Monday, March 22, 2010

Chicken-and-Melon-Stuffed Shells


Bring together the fresh taste of melons and the ease of cooking pasta shells for this surprising, light twist on dinner. All the ingredients are available at your local grocery store

Ingredients

* 1/2 of a medium cantaloupe, halved and seeded
* 4 dried jumbo macaroni shells
* 3 ounces chopped cooked chicken breast
* 1/4 cup diced honeydew melon
* 2 tablespoons plain fat-free yogurt
* 1 tablespoon lemon juice
* 1 1/2 teaspoons chopped fresh chives
* 1/2 teaspoon Dijon-style mustard
* Fresh thyme sprigs (optional)

Directions

Cut the cantaloupe half into thirds; cover and chill two of the wedges. Peel and dice remaining wedge; set aside.

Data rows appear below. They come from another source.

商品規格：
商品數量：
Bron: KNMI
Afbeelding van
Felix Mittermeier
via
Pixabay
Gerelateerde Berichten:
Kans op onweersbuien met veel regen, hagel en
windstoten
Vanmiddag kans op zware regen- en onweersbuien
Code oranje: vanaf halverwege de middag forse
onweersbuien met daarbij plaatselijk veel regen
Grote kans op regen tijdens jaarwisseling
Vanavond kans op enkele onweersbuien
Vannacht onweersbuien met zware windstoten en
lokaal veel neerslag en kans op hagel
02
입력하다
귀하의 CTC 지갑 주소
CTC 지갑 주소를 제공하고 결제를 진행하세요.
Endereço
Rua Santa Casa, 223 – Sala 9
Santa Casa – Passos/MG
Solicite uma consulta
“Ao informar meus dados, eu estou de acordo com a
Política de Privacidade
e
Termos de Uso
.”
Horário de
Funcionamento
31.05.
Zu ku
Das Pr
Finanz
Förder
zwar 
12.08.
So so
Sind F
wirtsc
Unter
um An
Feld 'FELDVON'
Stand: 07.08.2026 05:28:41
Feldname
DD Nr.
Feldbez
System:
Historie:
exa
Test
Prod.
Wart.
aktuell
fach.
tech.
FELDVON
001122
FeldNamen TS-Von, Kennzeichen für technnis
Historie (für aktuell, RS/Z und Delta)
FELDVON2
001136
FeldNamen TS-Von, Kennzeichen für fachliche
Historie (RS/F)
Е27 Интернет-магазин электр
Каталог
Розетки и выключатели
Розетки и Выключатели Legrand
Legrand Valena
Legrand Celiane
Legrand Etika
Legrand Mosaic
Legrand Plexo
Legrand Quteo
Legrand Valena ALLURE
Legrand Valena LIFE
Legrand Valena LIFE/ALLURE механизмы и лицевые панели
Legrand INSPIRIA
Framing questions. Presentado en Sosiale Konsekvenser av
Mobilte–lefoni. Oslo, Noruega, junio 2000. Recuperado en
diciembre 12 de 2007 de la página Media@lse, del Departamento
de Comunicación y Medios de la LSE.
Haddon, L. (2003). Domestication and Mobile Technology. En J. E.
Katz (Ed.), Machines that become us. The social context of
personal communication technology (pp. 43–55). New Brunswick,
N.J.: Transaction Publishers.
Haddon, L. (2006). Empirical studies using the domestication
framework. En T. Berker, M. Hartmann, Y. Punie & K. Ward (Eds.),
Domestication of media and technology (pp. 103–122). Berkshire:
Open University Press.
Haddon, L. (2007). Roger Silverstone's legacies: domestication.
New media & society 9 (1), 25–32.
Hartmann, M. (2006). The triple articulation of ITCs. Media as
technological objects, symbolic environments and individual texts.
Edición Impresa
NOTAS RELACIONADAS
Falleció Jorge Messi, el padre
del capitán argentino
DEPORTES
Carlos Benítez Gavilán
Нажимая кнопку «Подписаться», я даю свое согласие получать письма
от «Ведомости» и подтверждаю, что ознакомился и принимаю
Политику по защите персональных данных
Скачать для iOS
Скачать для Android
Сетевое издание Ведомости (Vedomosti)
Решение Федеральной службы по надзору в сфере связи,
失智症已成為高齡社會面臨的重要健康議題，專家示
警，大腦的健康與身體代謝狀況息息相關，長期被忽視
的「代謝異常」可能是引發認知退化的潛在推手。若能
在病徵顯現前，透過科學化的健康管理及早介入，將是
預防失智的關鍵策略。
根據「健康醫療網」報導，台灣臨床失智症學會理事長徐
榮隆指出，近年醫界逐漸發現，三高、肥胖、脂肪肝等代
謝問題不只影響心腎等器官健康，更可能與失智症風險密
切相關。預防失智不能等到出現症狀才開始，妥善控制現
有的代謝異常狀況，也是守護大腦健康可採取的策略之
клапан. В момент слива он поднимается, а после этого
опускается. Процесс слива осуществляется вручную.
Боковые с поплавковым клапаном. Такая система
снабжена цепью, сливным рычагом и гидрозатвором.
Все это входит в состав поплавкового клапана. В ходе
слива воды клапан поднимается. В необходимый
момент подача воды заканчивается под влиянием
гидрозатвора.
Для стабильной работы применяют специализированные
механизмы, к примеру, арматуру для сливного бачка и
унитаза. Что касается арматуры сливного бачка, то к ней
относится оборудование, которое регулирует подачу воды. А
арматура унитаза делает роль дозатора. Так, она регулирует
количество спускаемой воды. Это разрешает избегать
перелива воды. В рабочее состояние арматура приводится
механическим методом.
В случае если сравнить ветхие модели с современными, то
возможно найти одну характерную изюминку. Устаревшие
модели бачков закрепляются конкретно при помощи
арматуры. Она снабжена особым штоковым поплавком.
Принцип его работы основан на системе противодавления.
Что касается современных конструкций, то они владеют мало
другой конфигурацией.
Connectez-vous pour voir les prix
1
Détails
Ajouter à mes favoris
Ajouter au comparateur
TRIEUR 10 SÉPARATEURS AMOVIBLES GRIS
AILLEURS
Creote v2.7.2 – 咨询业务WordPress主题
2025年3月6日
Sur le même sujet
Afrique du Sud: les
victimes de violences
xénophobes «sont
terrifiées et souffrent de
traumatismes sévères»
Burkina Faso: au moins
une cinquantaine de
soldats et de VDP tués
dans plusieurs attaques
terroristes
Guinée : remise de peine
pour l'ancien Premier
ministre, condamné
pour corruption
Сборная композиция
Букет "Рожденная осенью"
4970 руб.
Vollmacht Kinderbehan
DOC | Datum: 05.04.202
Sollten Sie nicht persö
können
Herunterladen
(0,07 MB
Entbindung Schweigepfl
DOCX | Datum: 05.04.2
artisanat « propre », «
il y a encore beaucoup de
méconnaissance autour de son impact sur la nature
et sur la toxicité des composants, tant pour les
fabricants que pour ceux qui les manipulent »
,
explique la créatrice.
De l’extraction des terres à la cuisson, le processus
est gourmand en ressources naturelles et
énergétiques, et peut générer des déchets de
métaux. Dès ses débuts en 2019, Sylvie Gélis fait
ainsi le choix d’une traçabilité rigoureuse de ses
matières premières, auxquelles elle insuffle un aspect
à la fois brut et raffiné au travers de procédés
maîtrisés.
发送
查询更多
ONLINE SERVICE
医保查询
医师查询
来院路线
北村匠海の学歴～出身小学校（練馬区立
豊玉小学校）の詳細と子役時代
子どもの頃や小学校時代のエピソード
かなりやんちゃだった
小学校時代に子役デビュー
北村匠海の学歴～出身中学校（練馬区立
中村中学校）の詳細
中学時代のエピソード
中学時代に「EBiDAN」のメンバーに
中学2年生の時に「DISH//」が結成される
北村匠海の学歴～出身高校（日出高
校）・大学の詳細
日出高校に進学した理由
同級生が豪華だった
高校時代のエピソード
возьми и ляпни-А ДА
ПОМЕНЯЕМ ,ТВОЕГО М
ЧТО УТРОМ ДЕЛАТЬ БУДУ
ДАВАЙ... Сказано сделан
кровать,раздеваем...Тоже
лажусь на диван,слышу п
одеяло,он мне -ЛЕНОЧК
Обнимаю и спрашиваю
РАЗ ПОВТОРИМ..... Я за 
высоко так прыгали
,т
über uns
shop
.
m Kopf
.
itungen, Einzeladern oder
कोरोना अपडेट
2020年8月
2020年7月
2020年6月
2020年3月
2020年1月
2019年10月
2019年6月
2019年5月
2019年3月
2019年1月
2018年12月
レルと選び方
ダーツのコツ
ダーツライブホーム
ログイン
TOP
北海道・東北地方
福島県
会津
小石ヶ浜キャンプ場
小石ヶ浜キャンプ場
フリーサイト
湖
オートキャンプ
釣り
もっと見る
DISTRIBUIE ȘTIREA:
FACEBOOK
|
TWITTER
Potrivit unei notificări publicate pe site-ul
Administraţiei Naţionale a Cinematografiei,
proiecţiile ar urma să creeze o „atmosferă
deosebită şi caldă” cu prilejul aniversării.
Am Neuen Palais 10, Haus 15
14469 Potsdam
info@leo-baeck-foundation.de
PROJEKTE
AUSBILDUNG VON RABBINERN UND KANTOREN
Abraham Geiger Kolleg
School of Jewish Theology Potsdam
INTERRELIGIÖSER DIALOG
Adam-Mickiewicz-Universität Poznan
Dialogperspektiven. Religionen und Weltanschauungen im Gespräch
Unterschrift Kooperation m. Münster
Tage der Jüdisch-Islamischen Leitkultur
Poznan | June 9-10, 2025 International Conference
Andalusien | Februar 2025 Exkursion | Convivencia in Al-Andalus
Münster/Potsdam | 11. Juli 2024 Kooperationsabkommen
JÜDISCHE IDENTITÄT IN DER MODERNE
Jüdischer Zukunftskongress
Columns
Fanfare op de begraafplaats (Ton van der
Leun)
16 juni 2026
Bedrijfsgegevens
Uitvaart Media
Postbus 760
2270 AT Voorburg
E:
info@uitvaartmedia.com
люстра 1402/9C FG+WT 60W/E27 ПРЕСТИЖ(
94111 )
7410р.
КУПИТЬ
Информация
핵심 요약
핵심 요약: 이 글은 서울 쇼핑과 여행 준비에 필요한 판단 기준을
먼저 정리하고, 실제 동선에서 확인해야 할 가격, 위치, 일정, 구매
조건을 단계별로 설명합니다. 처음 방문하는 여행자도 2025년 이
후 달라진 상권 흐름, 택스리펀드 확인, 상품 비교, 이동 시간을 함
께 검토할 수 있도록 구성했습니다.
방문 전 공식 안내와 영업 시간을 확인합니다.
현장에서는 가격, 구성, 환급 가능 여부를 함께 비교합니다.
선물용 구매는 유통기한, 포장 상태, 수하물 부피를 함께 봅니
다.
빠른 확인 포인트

Cook macaroni shells according to package directions. Drain and rinse with cold water. Drain again; set aside.

In a small bowl, combine diced cantaloupe, chicken, honeydew, yogurt, lemon juice, chives, and mustard. Spoon about 1/4 cup of the mixture into each pasta shell. Arrange two filled shells and a chilled cantaloupe wedge on each of two serving dishes. If desired, garnish with thyme sprigs.